自然災害鑑定士に聞いてみた~大雪対策編~|住生活を支える新聞株式会社のWebマガジン
豆知識

2018.11.19

自然災害鑑定士に聞いてみた~大雪対策編~

自然災害鑑定士に聞いてみた~大雪対策編~
数百万円もかかる屋根の修理代、一体どうすればいいの?

 今年は年初めから全国で記録的な大雪が発生し、各地に甚大な被害をもたらしました。メディアでは連日、大雪で押しつぶされた家や一部が損壊した建物の映像が流されました。本格的な冬がもうすぐそこまで近づいたこともあり、今冬はどうなるのかと不安を抱いている方も多いのではないでしょうか。みなさんは冬の備えは大丈夫でしょうか。火災保険を利用した大雪対策について解説します。
 大雪で自宅が損壊、もしくは倒壊などの被害を受けた場合、みなさんはどうしますか。被害の度合いにもよりますが、修理費用は数百万から、下手をすれば1000万円を超えてしまうこともあります。それでもお金が用意できればまだ良いですが、もしなかったらどうすればよいのでしょうか。まさか、修理をせずにそのままその家に住み続けるというわけにはいきません。どこか親戚のうちに身を寄せるか、引っ越すしかないのでしょうか。もちろんそんなことはありません。ご存じない方が意外と多いのですが、大雪による自宅や建物の損壊被害は、火災保険も保険金で賄うことができます。
 それではどんな条件を満たせば、雪の被害で保険が下りるのでしょうか。例えば、

「積雪による重みで屋根が破損した」
「雪で建物がつぶれた」

という場合は、補償の対象になります。おそらく、雪被害のほとんどはこのどちらかになりますので、大抵は保険金で修理することができるというわけです。ただし、最終的なジャッジは、損害額(=修繕した場合にどのくらいの費用がかかるか)によって判断されることもあるようなので、必ず下りる言うわけではありません。例えば大雪で屋根の一部が破損したが、修理費用が数万円で済んでしまうような場合、保険金が下りないこともあるようです。逆に、建物倒壊など、被害が大きく、残骸の撤去から建て直しまでにかなりの費用が必要そうな場合は、保険金がもらえる可能性が高い傾向にあるようです。
保険が下りるかどうかは、もちろん契約内容によっても異なります。
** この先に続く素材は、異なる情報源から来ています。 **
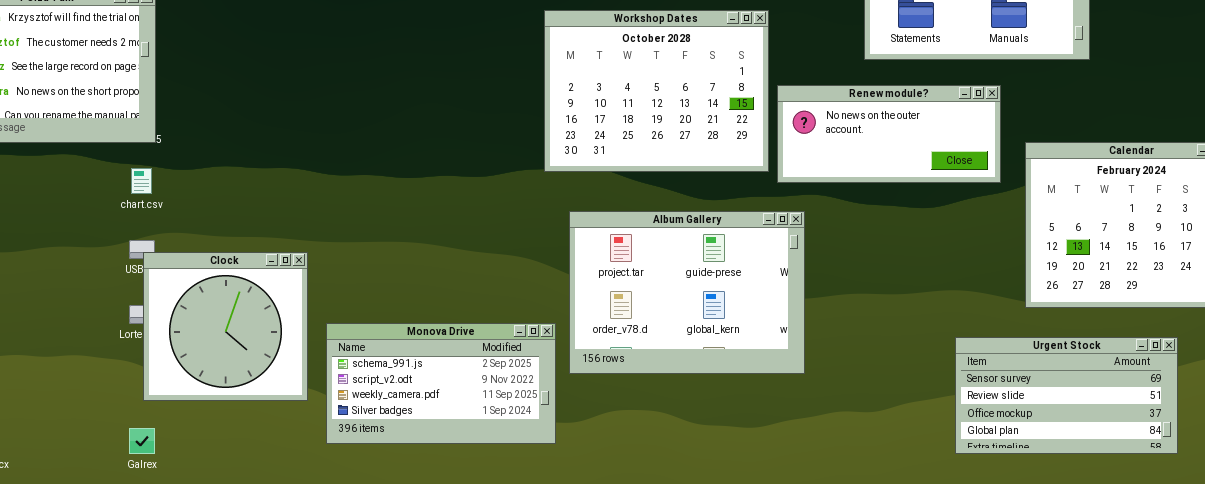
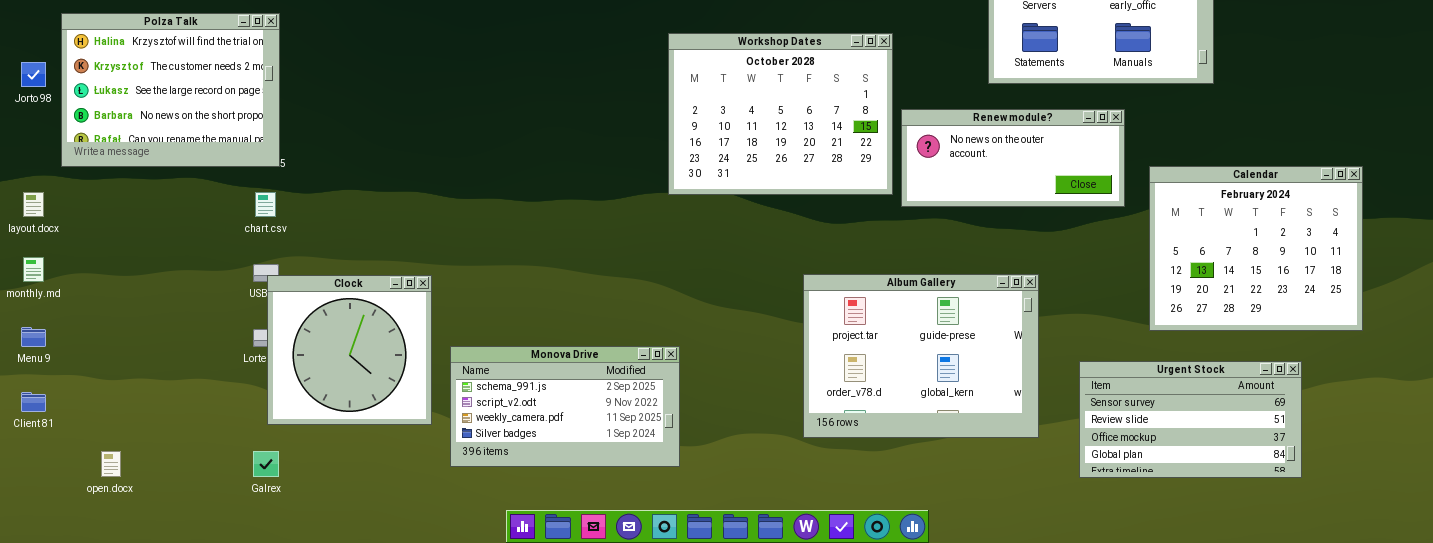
Album Gallery: [569,211,805,374] -> [803,274,1039,438], moved

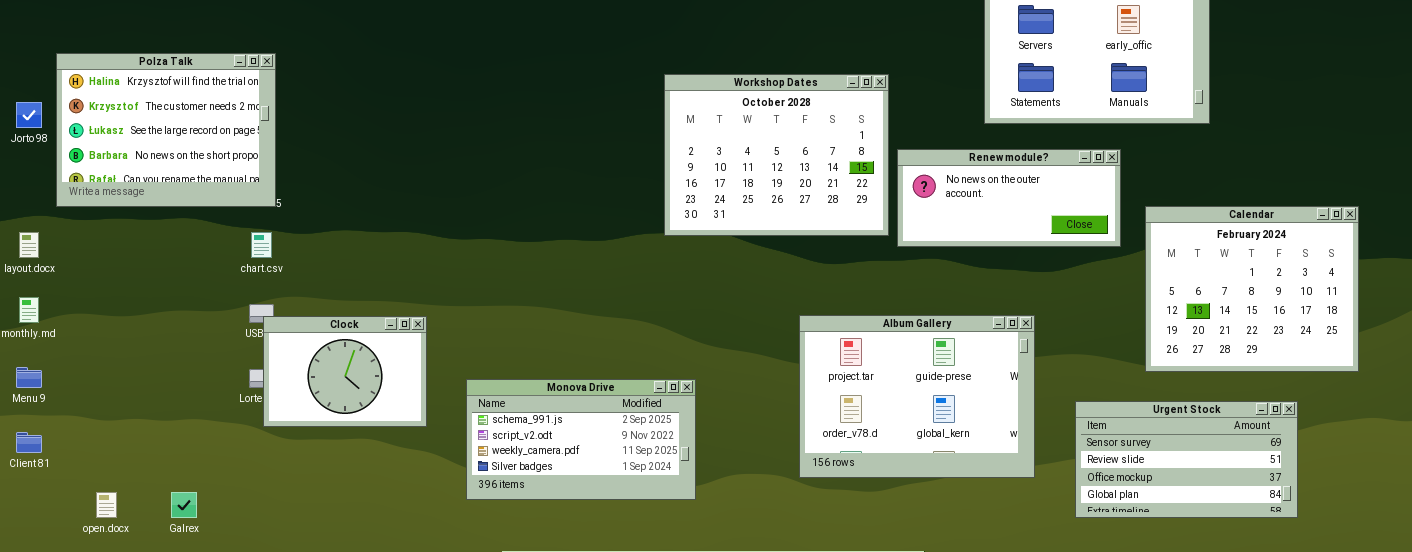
Clock: [267,275,432,425] -> [263,316,427,427], resized
Monova Drive: [450,346,680,467] -> [466,379,696,500], moved
Galrex: [253,451,279,477] -> [171,492,197,518], moved

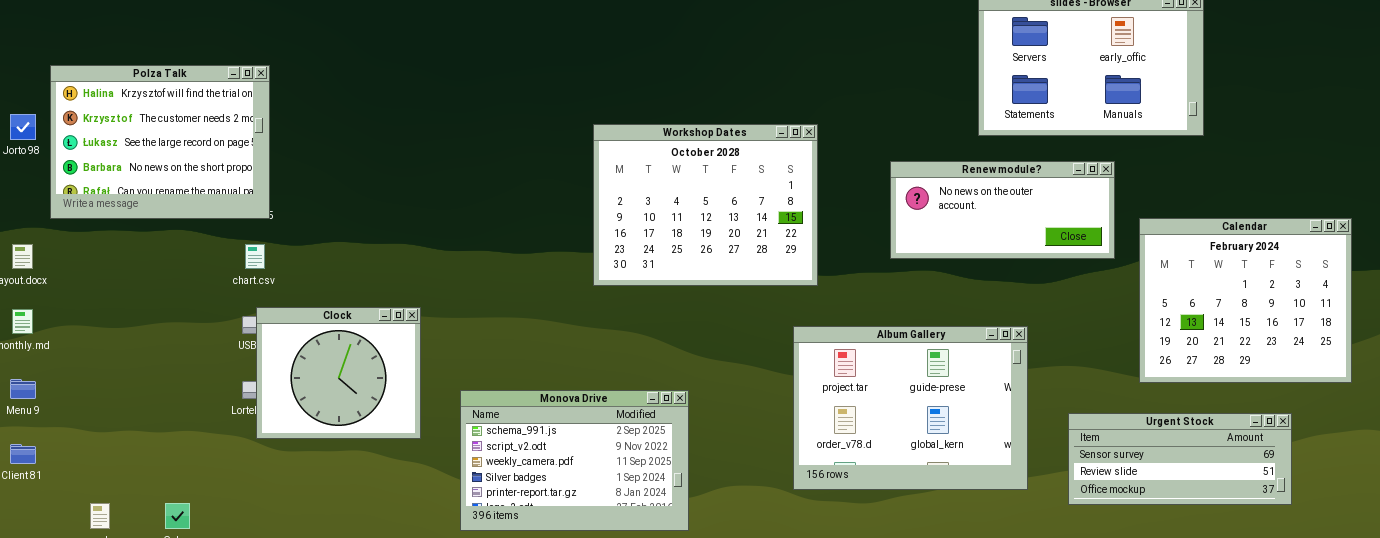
Workshop Dates: [664,74,889,236] -> [593,124,818,286], moved
Clock: [263,316,427,427] -> [256,307,421,439], resized
Monova Drive: [466,379,696,500] -> [460,390,689,531], resized
Urgent Stock: [1075,401,1298,518] -> [1068,413,1292,505], resized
まずは、加入されている火災保険の内容について契約書を確認してみて下さい。補償対象が湯による被害まで含まれているのかはもちろん、自宅がその対象物になっているのかについても確認してみましょう。よくあるのが、補償対象が建物本体のみで、付随する車庫や物置などが含まれていないケースです。この場合は当然ながら、万が一、車庫や物置が雪で被害を受けても保険金はおりません。修理は自己負担することになります。
また、雪で被害を受けた場合でも、状況によっては保険金をもらわない方が良いという場合もあります。自己負担で修理しても大してお金のかからないようなものをわざわざ保険金で修理していては、かえって掛け金が高くなってしまうこともあるからです。ただし、こうした状況を正しく判断するためには、保険はもちろん建築や不動産の知識も必要です。当然ですが、これは素人にはできません。
 もしもそうしたことで相談したいことがある方は、お近くの「自然災害鑑定士」にお尋ねください。自然災害で自宅が被害を受けた場合の対策について、的確なアドバイスをしてくれるはずです。今からでも遅くはありません。もしもの場合に備えて、改めて火災保険の見直しをされてみてはいかがでしょうか。